Perhaps one of the more infamous scandals with regard to this phenomenon came from the work of Sigmund Freud. Some critics have argued that Freud's Oedipal complex was invented as a cover-up to hide the fact that many of his female patients' discussions of sexual encounters with their fathers were in fact real and did actually occur. Given that many of Freud's patients were the daughters of his colleagues and the powerful members of Viennese society at the time, it is alleged that Freud concocted the notion of fantasized encounters rather than expose the epidemic of sexual abuse. Of course, this has never been actually proved or substantiated, but it is very interesting in light of the current discussion.

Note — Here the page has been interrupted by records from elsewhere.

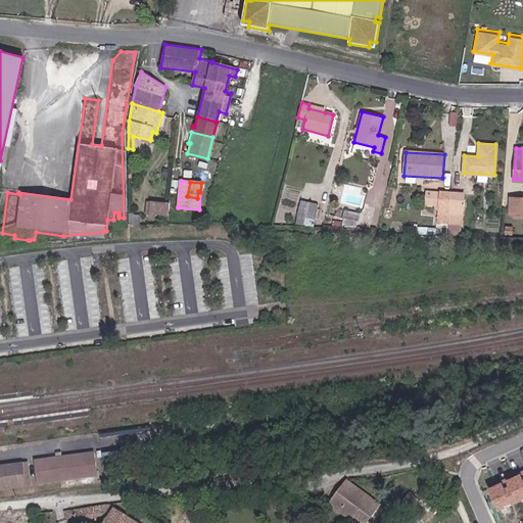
[(449,215),(450,194),(431,193),(430,205),(439,205),(439,214),(449,215)]
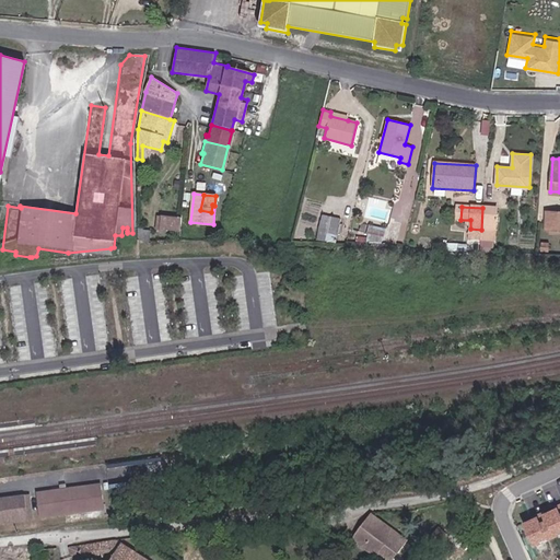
[(497,209),(482,208),(481,230),(496,231),(497,209)]
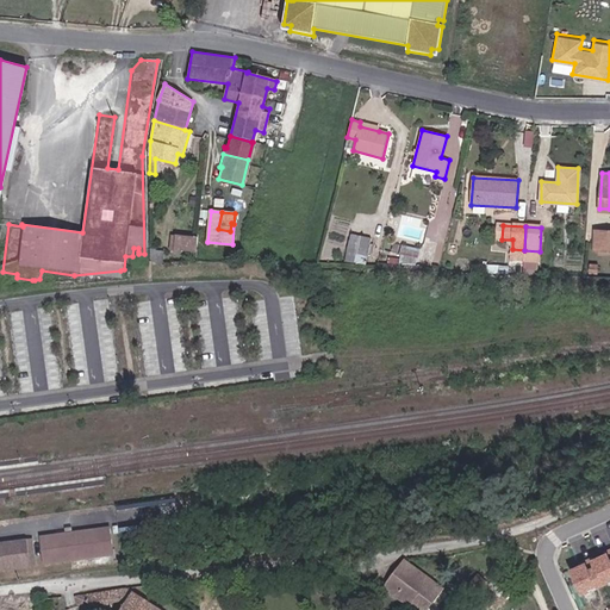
[(598,248),(609,248),(609,228),(595,229),(595,248),(598,248)]
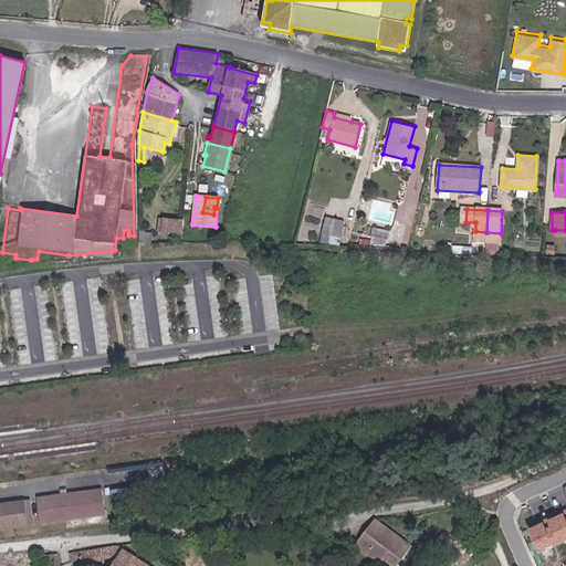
[(323,233),(342,238),(344,221),(326,217),(323,233)]
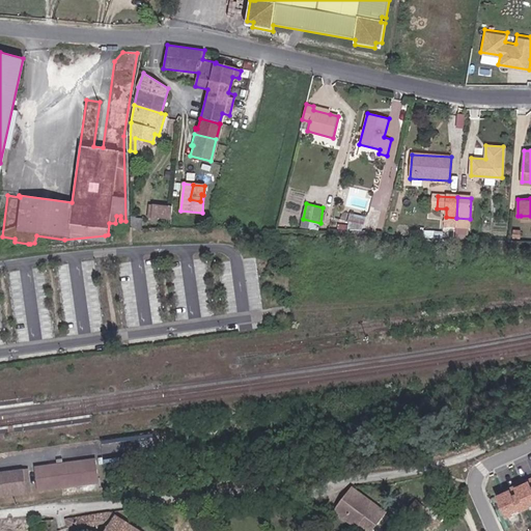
[(171,219),(172,207),(152,205),(151,219),(151,220),(158,220),(159,218),(171,219)]
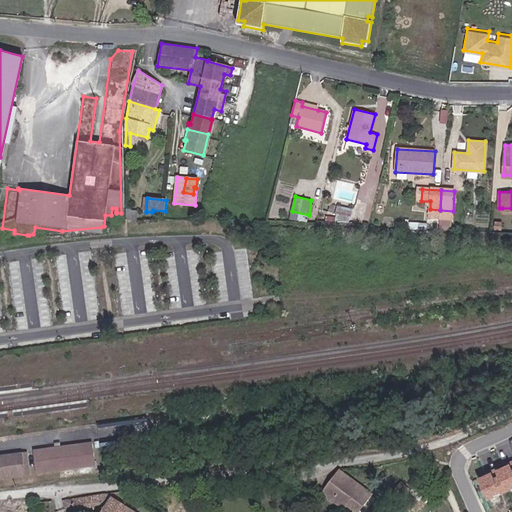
[(336,214),(350,217),(351,209),(338,206),(336,214)]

There are numerous clinical issues related to the high risk of women to the traumatic stimulus of violence. Women may be more reluctant to seek treatment for PTSD secondary to violence or sexual assault, instead presenting for treatment for depression, panic attacks, or relationship problems instead. This situation is fraught with the risk of misdiagnosis and the possibility of failing to form an empathic clinical relationship. From this situation, treatment drop out may be more common. Cross-gender treatment situations may also lead to difficulties. Feminist therapists have long argued about the unique nature of conducting psychotherapy with women. As with ethnicity, the larger society is never left at the clinic door. Gender stereotypes and sexist beliefs can be significant barriers to effective treatment.